Asian equity markets dropped to a two-week low on Friday as a rout in big-tech shares dragged down major indices [1, 2].
The slump reflects growing investor anxiety over global monetary policy. A strong U.S. jobs report from May has increased expectations that interest rates will remain higher for longer, which typically pressures high-growth technology valuations [1, 2].
Major exchanges across the region felt the impact of the volatility. In South Korea, the KOSPI experienced a significant plunge, falling more than five percent [2]. Similar downward pressure was observed in Japan's Nikkei, and China's Shanghai Composite [2].
Market analysts said the decline is rooted in a combination of sector-specific weakness and macroeconomic indicators. The technology sector, which has driven much of the recent regional growth, saw a sharp decline in share prices [1, 2]. This volatility coincides with the fallout from the U.S. labor market data, which suggested an economy that may require more aggressive rate hikes to curb inflation [1, 2].

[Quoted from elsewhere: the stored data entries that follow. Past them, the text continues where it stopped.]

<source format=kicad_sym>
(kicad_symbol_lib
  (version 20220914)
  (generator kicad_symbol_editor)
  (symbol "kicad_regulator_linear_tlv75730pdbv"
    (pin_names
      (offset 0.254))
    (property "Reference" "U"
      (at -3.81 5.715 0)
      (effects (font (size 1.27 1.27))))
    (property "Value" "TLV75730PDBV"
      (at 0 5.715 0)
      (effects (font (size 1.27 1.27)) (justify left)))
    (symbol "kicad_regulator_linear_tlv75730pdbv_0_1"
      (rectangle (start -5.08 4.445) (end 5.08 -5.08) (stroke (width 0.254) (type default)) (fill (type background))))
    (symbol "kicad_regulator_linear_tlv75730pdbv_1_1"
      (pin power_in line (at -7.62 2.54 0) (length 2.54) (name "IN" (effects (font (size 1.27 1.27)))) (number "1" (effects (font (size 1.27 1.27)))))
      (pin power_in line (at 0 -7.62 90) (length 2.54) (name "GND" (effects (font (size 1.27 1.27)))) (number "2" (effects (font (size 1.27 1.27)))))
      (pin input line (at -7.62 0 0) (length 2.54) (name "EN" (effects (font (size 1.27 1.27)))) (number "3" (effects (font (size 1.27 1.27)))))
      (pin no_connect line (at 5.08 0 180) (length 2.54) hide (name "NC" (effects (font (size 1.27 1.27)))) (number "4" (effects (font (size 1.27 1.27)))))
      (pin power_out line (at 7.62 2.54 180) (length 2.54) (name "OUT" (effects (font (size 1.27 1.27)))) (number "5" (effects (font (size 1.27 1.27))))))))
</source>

Investors are now monitoring whether this trend will persist into the next trading session or if the dip will provide a buying opportunity for discounted tech assets. The synchronized drop across the KOSPI, Nikkei, and Shanghai Composite indicates a broad regional sentiment shift rather than an isolated incident in a single market [2].
“Asian equity markets dropped to a two-week low”
The correlation between U.S. employment data and Asian market volatility highlights the sensitivity of tech-heavy indices to U.S. Federal Reserve policy. When labor markets remain tight, the likelihood of higher interest rates increases, which raises the discount rate for future earnings and lowers the current valuation of growth stocks.